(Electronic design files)
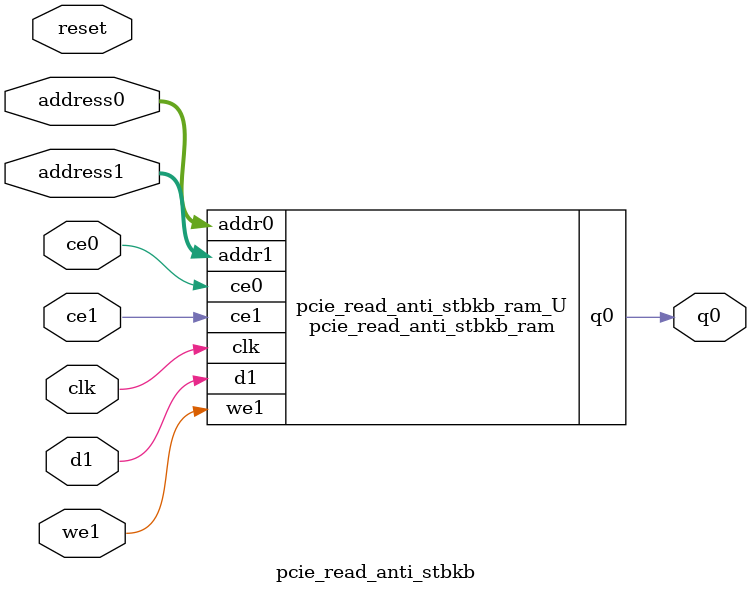
<source format=v>

`timescale 1 ns / 1 ps
module pcie_read_anti_stbkb_ram (addr0, ce0, q0, addr1, ce1, d1, we1,  clk);

parameter DWIDTH = 1;
parameter AWIDTH = 10;
parameter MEM_SIZE = 1024;

input[AWIDTH-1:0] addr0;
input ce0;
output reg[DWIDTH-1:0] q0;
input[AWIDTH-1:0] addr1;
input ce1;
input[DWIDTH-1:0] d1;
input we1;
input clk;

(* ram_style = "block" *)reg [DWIDTH-1:0] ram[0:MEM_SIZE-1];




always @(posedge clk)  
begin 
    if (ce0) 
    begin
            q0 <= ram[addr0];
    end
end


always @(posedge clk)  
begin 
    if (ce1) 
    begin
        if (we1) 
        begin 
            ram[addr1] <= d1; 
        end 
    end
end


endmodule


`timescale 1 ns / 1 ps
module pcie_read_anti_stbkb(
    reset,
    clk,
    address0,
    ce0,
    q0,
    address1,
    ce1,
    we1,
    d1);

parameter DataWidth = 32'd1;
parameter AddressRange = 32'd1024;
parameter AddressWidth = 32'd10;
input reset;
input clk;
input[AddressWidth - 1:0] address0;
input ce0;
output[DataWidth - 1:0] q0;
input[AddressWidth - 1:0] address1;
input ce1;
input we1;
input[DataWidth - 1:0] d1;



pcie_read_anti_stbkb_ram pcie_read_anti_stbkb_ram_U(
    .clk( clk ),
    .addr0( address0 ),
    .ce0( ce0 ),
    .q0( q0 ),
    .addr1( address1 ),
    .ce1( ce1 ),
    .d1( d1 ),
    .we1( we1 ));

endmodule


</source>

PROBLEM STATEMENT
Copy each line above holding "AddressWidth".

REPLY TO THE EXERCISE
parameter AddressWidth = 32'd10;
input[AddressWidth - 1:0] address0;
input[AddressWidth - 1:0] address1;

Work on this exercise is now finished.